Cette version conscientisée du LP Lightnin Rod, apologie funky de la culture gangster qui servira aussi de fondement au Rap, va néanmoins profondément marquer tous ceux qui voudront s’interroger sur la récupération publicitaire des formes de révolte et sur la fascination inavouée pour les apparats du système.



 

The Revolutionaries, Leftist (1976)

The Revolutionaries n’est certainement pas le groupe jamaïcain le plus connu du grand public. Pourtant, ce "backing band" rassemblé autour de Sly Dunbar (batterie) et Robbie Shakespeare (basse) va enregistrer, dans les murs des mythiques studios Channel One, quelques riddims emblématique du style "rockers", qui séduira Serge Gainsbourg au point qu’il viendra travailler sur place avec eux en 79, pour y produire son plus gros succès commercial (Aux armes etc.).

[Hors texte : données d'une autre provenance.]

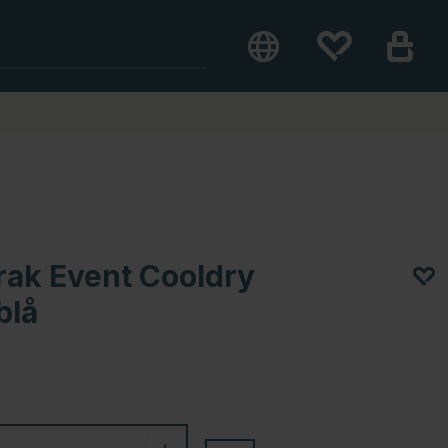
ak Event Cooldry
blå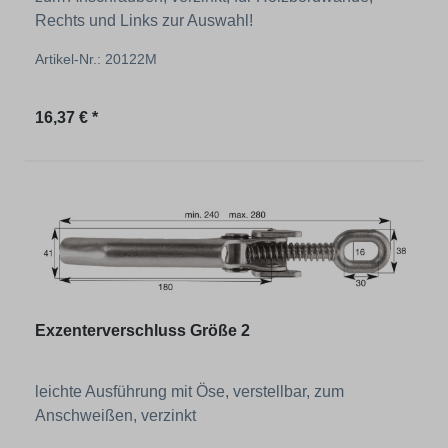
Rechts und Links zur Auswahl!
Artikel-Nr.: 20122M
Regulärer Preis:
16,37 € *
Exzenterverschluss Größe 2
leichte Ausführung mit Öse, verstellbar, zum
Anschweißen, verzinkt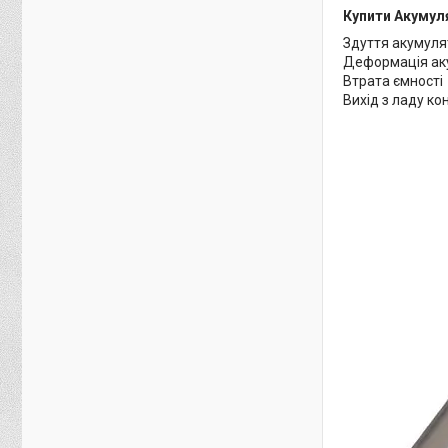
Купити Акумул
Здуття акумуля
Деформація ак
Втрата ємності
Вихід з ладу к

Mais revenons à l’essentiel : la Jamaïque est alors dirigée par le PNP, qui se rapproche de plus en plus de Cuba. Si les artistes de Kingston – souvent imprégnés par le rastafarisme et autres rêves d’un royaume d’Ethiopie fantasmé –, ont bien du mal avec le marxisme-léninisme athée de Castro, ils admirent en revanche cette petite île voisine des Caraïbes (et malgré le fossé culturel avec ce pays latin et qui joue au base-ball) qui tient tête à la Babylone américaine. D’ou cet album avec Che Guevara sur la pochette et surtout ce titre Leftist, instrumental bravache et implacable en guise de programme ou de posture. C’est selon. Et du moment que le son est bon…



 

GrandMaster Flash & Furious Five, The Message (1982)

Concédons-le, ce choix s’avère un peu facile. Toutefois, ce titre assis sur un Funk électro en béton sonne le glas des grandes espérances de Luther King ou de Malcom X, et fournit à la grande gueule de bois idéologique des 80’s son décryptage social et sonore. Le Hip-hop nait dans les ghettos où les rêves d’émancipation voient leurs reins brisés par une crise qui ramène les Noirs au plus bas de l’échelle économique, après leur avoir concédé quelques droits et la possibilité d’accéder à la classe moyenne.

Dans ces terrains vagues de NYC laissés l’abandon, le peuple se réapproprie le groove dans des blocks parties enflammées par les danseurs et les MC, dans l’intervalle des trêves dans la guerre des gangs. The message vient mettre des mots, ceux d’une sociologie urbaine instantanée, sur le drame qui se joue dans l’indifférence de l’Amérique reaganienne obsédée par la guerre froide et l’épouvantail du "Big Satan".

Great Black Music, exposition à la Cité de la Musique (Paris 19e) jusqu’au 24 août 2014.